The last offering mentioned in Parshat Vayikra is the reparation offering, “asham”. The meaning of the word is literally “guilt”. Why is  it called reparation? Because of how it functions in Leviticus, which is to repair damages caused by transgression, it is a better translation than guilt offering. The final verses address injustices between person and person.

Lev. 5:20-26

  1. God said to Moses:
  2. When a person sins and commits a trespass against God – by dealing deceitfully with another in the matter of a deposit or a pledge, or through robbery, or by defrauding another,
  3. or by finding something lost and lying about it; if one swears falsely regarding any one of the various things that someone may do and sin thereby –
  4. when one has thus sinned and, realizing guilt, would restore either that which was gotten through robbery or fraud, or the entrusted deposit, or the lost thing that was found,
  5. or anything else about which one swore falsely, that person shall repay the principal amount and add a fifth part to it. One shall pay it to its owner upon realizing guilt.
  6. Then that person shall bring to the priest, as a penalty to God, a ram without blemish from the flock, or the equivalent, as a reparation offering.
  7. The priest shall make expiation before God on behalf of that person, who shall be forgiven for whatever was done to draw blame thereby.

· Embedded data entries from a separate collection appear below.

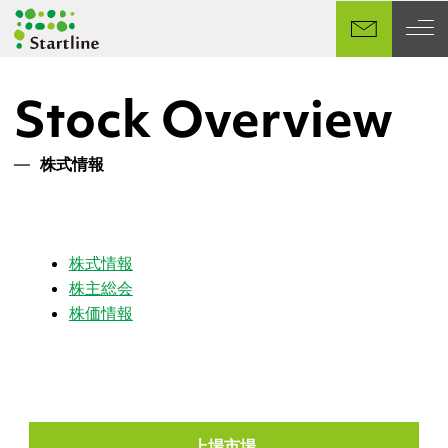
メ
イ
ン
コ
Stock Overview
ン
テ
ン
株式情報
ツ
へ
移
動
株式情報
株主総会
株価情報
上場市場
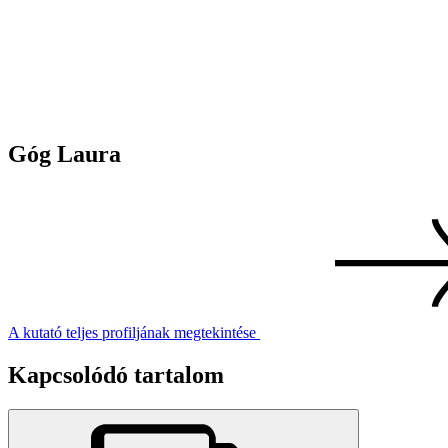
Góg Laura
A kutató teljes profiljának megtekintése
Kapcsolódó tartalom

In summary, verses 20-23 describe a person wronging another person, and by extension God. Verses 24-26 indicate that for wrongs committed between people (as opposed to strictly between a person and God), you must first make amends with whoever you hurt, and only then atone via sacrifice.

Jacob Milgrom reflects on the ethical nature of these verses:

“Here we see the Priestly legists in action, bending the sacrificial rules in order to foster the growth of individual conscience. They permit sacrificial expiation for a deliberate crime against God (knowingly taking a false oath) provided the person repents before he is apprehended. Thus they ordain that repentance converts an intentional sin into an unintentional sin, thereby making it eligible for sacrificial expiation.”